Extraprostatic Extension (pT3a)
EPE is the preferred terminology to indicate the extension of tumor beyond the confines of the prostate gland. However, the definition is complicated by the anatomy of the gland that in many areas does not possess a well-defined histologic capsule, particularly in the apical region and along the anterior and posterior surface. Tumor admixed with periprostatic fat is the most easily recognized manifestation of EPE (Fig. 3.1). Current definitions of EPE include “tumor abutting on or admixed with fat” and “tumor involving loose connective tissue or perineural spaces of the neurovascular bundles” even in the absence of direct contact between tumor cells and adipocytes (Fig. 3.2).
Fig. 3.1
Prostate cancer admixed with periprostatic fat is the most easily recognized manifestation of extraprostatic extension ( × 10)
Fig. 3.2
Extraprostatic extension includes prostate cancer involving perineural spaces of the neurovascular bundle ( × 10)

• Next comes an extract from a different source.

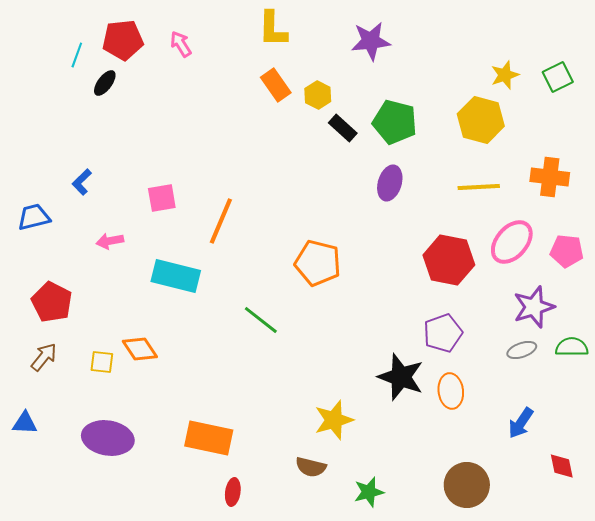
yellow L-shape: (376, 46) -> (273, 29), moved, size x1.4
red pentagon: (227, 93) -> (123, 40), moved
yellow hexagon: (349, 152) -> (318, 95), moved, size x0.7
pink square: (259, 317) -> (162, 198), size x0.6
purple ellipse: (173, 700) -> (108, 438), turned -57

Posterolaterally, EPE may also be recognized as a distinct tumor nodule within desmoplastic stroma that bulges beyond the normal rounded contour of the gland (Fig. 3.3) or beyond the condensed smooth muscle of the prostate. Scanning magnification should be used to look for a protuberance of tumor from the normal smooth contour of the prostate , followed by higher magnification to confirm the absence of condensed smooth muscle in the desmoplastic stroma [11]. Although in the apex, anterior, and bladder neck regions, there is a paucity of fat and the histological boundary of the prostate is poorly defined, EPE may also be identified anteriorly when tumor touches an inked surgical margin, where benign glands have not been similarly cut across or when malignant glands extend beyond the contour of the normal glandular prostate (Fig. 3.4).
Fig. 3.3
A distinct tumor nodule within desmoplastic stroma bulging beyond the normal rounded contour of the gland represents another example of extraprostatic extension ( × 2)
Fig. 3.4
Anterior extraprostatic extension with malignant glands extending beyond the normal contour of the prostate gland ( × 4)
Finding malignant glands within striated muscle in the apex does not constitute EPE, since benign glands are frequently admixed with striated muscle in this location (Fig. 3.5).